◆ Teks acuan ◆
━━━━━━━━━━━━━━━━
Crowd vs Community
Kasus pertama: Anda pergi ke mall. Anda bertemu dengan banyak orang asing yang tidak Anda kenal. Kemudian, Anda pergi ke gereja yang tidak pernah Anda hadiri sebelumnya. Sama seperti di mall, tempat ini pun dipenuhi oleh orang-orang asing yang tidak Anda kenal juga.
Jika demikian, apa bedanya?
Kasus kedua: Anda menghadiri reuni dengan teman-teman sekolah. Tentunya Anda mengenal mereka dengan baik. Anda bersenang-senang dan bernostalgia masa-masa SMA. Kemudian, Anda pergi ke gereja yang biasa Anda hadiri. Sama seperti di reuni, tempat ini pun dipenuhi oleh orang-orang yang Anda kenali.
Jika demikian, apa bedanya?
Jawabannya adalah: tidak peduli apakah Anda mengenal orang-orang yang berada di tempat tersebut atau tidak, ketika Anda berada di mall maupun reuni, Anda sedang berada di dalam sebuah crowd (kumpulan orang). Sebaliknya, ketika Anda berada di gereja, Anda berada di dalam sebuah community (komunitas)
Jadi, apa yang membedakan crowd dan community? Jawaban umum yang biasanya kita dengar mungkin adalah bahwa orang-orang yang berpartisipasi di dalam sebuah crowd tidak mengenal satu sama lain. Sebaliknya, orang-orang yang berada di salam sebuah community memiliki familiaritas dan keakraban satu sama lain. Jawaban ini tidak sepenuhnya tepat. Kita yang berada di gereja besar tentunya tidak mengenal semua anggota jemaat yang beribadah bersama kita. Namun, di dalam teologi Kristen, kita tidak akan mengatakan sekelompok partisipan dari sebuah ibadah sebagai crowd. Kita mengidentifikasikan mereka sebagai sebuah community. Hal yang sama berlaku untuk gereja kecil. Anda mengenal semua jemaat. Tetapi, karena gereja ini kecil, Anda makin sering berinteraksi dengan orang yang itu-itu saja sehingga menimbulkan banyak gesekan. Ada sesama tubuh Kristus yang, tidak hanya Anda tidak akrab, bahkan Anda menyimpan kepahitan dan secara intensional berusaha menghindarinya. Meski demikian, jika Anda berada di satu ruang ibadah yang sama dengan yang bersangkutan, Anda tetap akan mengatakan bahwa Anda berada dalam satu community dan bukan satu crowd dengannya.
━━━━━━━━━━━━━━━━
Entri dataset

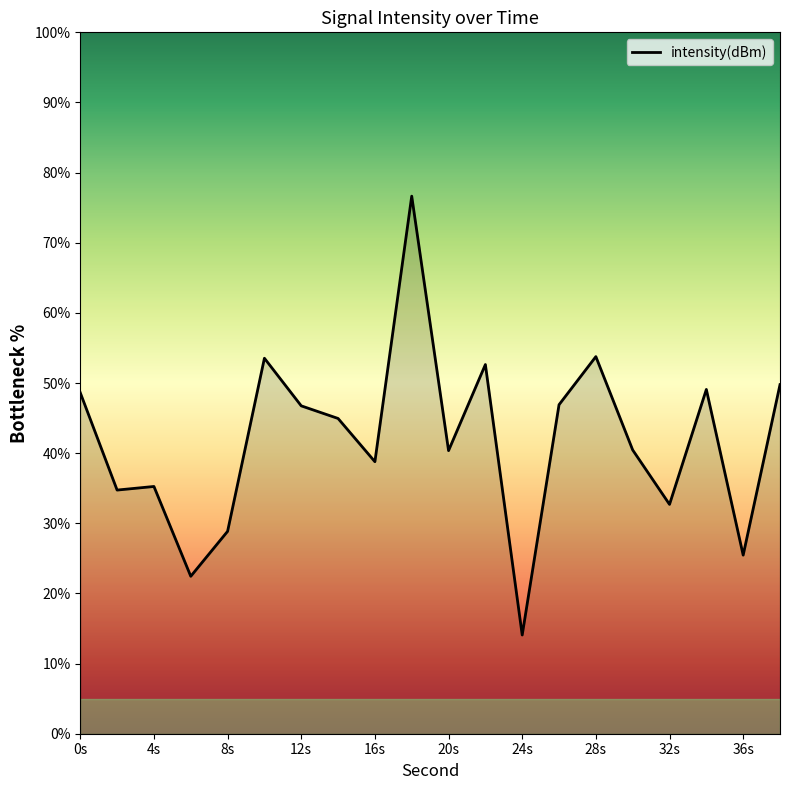

Does the chart have visible grid lines?

No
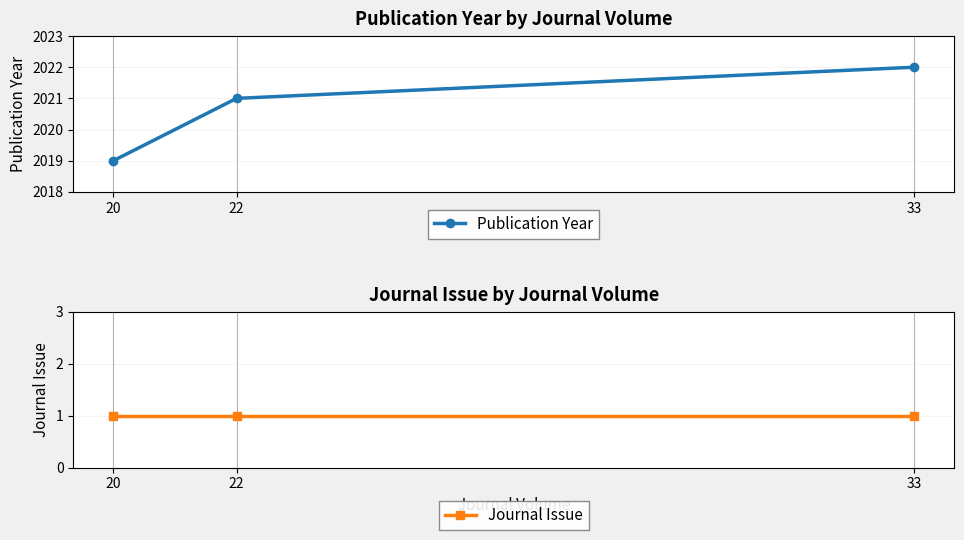

What is the value of the Publication Year point at the 3rd from the left?

2022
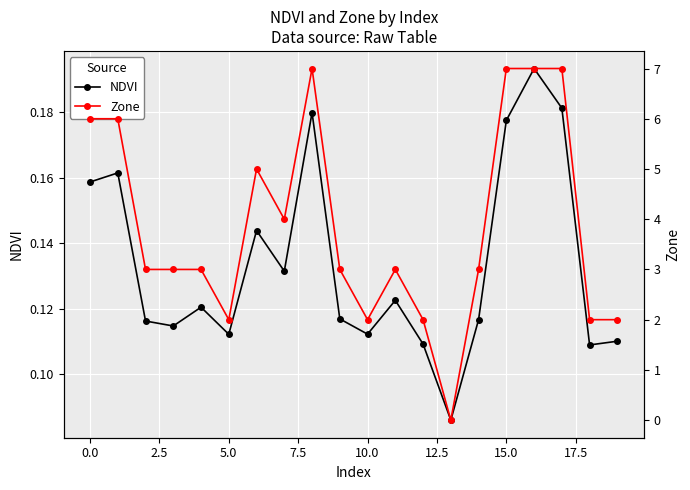

Where do Zone and NDVI first cross each other?

12 and 13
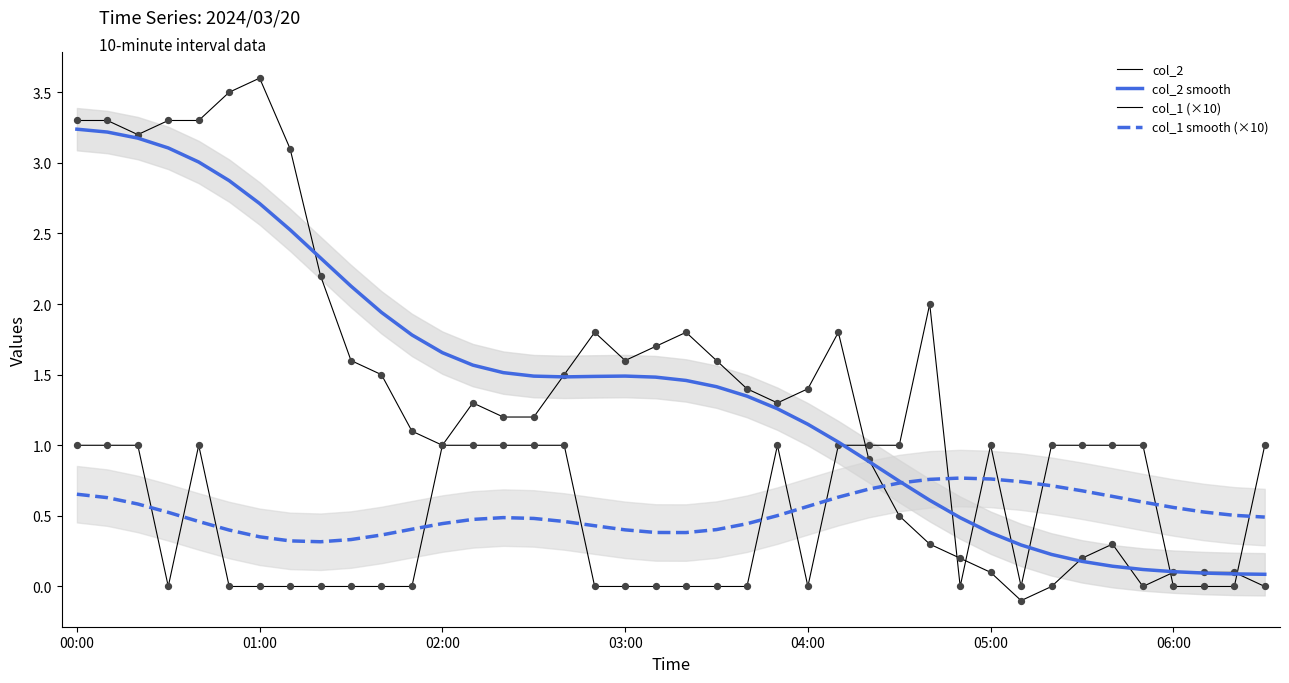

What is the total value across all series at 11?

3.3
━━━━━━━━━━━━━━━━
◆ Instruksi tugas ◆
Tentukan apakah tiap pernyataan berikut sesuai dengan teks tentang crowd dan community, dengan jawaban ya atau tidak disertai kutipan persis dari teks sebagai penentunya. (a) Saat berada di reuni, Anda berada di dalam sebuah community. (b) Jawaban umum bahwa orang-orang dalam crowd tidak saling mengenal dinilai tidak sepenuhnya tepat. (c) Di gereja kecil, seringnya berinteraksi dengan orang yang sama menimbulkan banyak gesekan.

◆ Jawaban latihan ◆
(a) Tidak: "ketika Anda berada di mall maupun reuni, Anda sedang berada di dalam sebuah crowd (kumpulan orang)".
(b) Ya: "Jawaban ini tidak sepenuhnya tepat."
(c) Ya: "Anda makin sering berinteraksi dengan orang yang itu-itu saja sehingga menimbulkan banyak gesekan".